The paintings of Priyaris Munandar show groups of human beings with erect objects in certain measurement. These groups do not form a random configuration, but they are in a formation that looks as if they are faced with a serious condition and that they are acutely aware of their own position. It is a realistic representation which reminds us that we are at all times in an alert-ready situation and that we may be at any times under threat. But the groups do not constantly explicitly separated, but mingle when it is obvious it is not possible to avoid it. Urban space is basically a competitive relational spirit!
The paintings of Joko ‘Gundul’ Sulistiono bring forward festivity that we often see in city murals. People are constantly moving forward, their mind focused on the way ahead, trapped in their own choices and surrounded by the products of modern technology, information, transportation, and many things. But by replacing the modern human with the archaic characters of the Punakawan, we are then perturbed by the question: are we mentally capable of dealing with such sophisticated environment?

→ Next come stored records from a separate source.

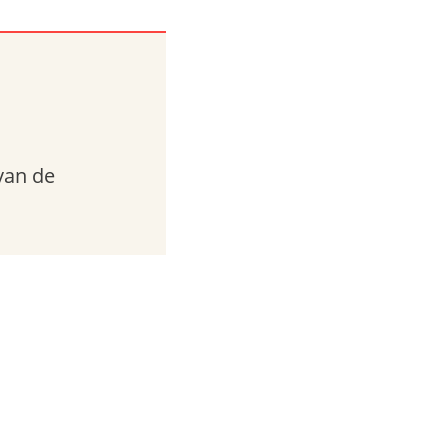
van de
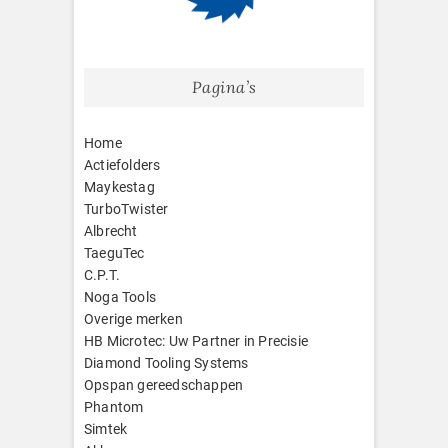
Pagina’s
Home
Actiefolders
Maykestag
TurboTwister
Albrecht
TaeguTec
C.P.T.
Noga Tools
Overige merken
HB Microtec: Uw Partner in Precisie
Diamond Tooling Systems
Opspan gereedschappen
Phantom
Simtek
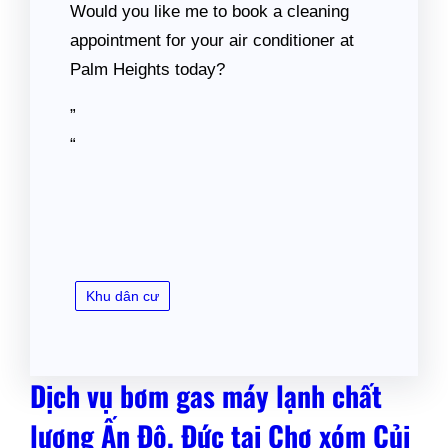
Would you like me to book a cleaning
appointment for your air conditioner at
Palm Heights today?
”
“
Khu dân cư
Dịch vụ bơm gas máy lạnh chất
lượng Ấn Độ, Đức tại Chợ xóm Củi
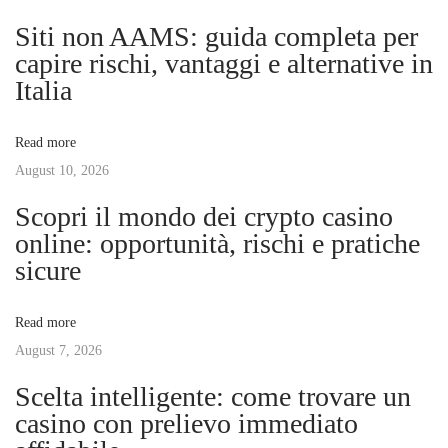
n
p
カ
Siti non AAMS: guida completa per
o
ジ
capire rischi, vantaggi e alternative in
a
s
ノ
Italia
t
：
v
:
画
Read more
面
August 10, 2026
i
の
Scopri il mondo dei crypto casino
向
g
online: opportunità, rischi e pratiche
こ
sicure
う
a
の
Read more
臨
t
August 7, 2026
場
感
Scelta intelligente: come trovare un
i
を
casino con prelievo immediato
勝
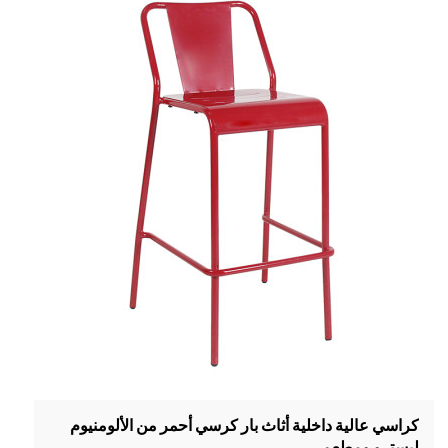
كراسي عالية داخلية أثاث بار كرسي أحمر من الألومنيوم
لبسترو ومطعم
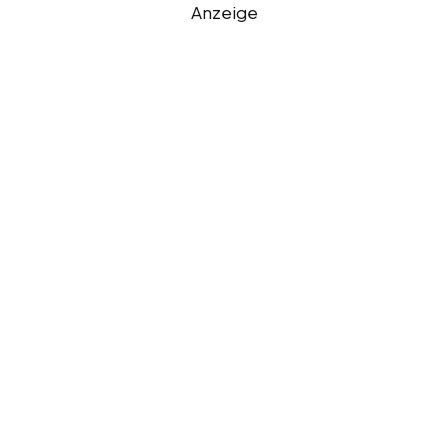
Anzeige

The above question may find its answer in the creations of Sujarwo which are presenting the optimism of today and the tomorrow. Our daily life is indeed a labyrinth, we trod without the assurance of finding a way out. It is in our urban disposition to strive to move forward, even upward reaching the sky, with the ambition of building our castle in heaven just as it was in the story of the ancient Babel tower.
But this optimism does not free us from the fact that humans, no matter how hard they try, are still walking with their feet on the ground. Their wing constructions are too fragile to enable them to fly to the sky as they are not yet settled their problem with the land they step on.
Lenny’s sculptures show figures of women still having trouble with their own existence. This is a phenomenon that cannot be freed from the history of women, especially on sexual relations. The long history of sexual relations or gender discrimination has provided its shares of women’s depression in ‘women’s fate’ related to their body. It is the body of women that gives life to life, but it is also the body that has been subjected to abuse and subjugation throughout history.
In contrast, Denny Bojong presents the idea that urban space is split into the marginal and the other. And in this marginal space there are male bodies that are hopeless, feeble, resigned, and complacent for the fate that would decent to their bodies. What causes this space divide? Of what victim is this? Returning to the beginning of our curatorial, looking at the optimism that Priyaris Munandar is infusing in his works, perhaps we find the answer that no matter what, competition would not end! There are many signs that propel the competition, but it seems that the urban space is concentrated and divided by the capitalist interest, as seen by the merriment and glimmer of its content.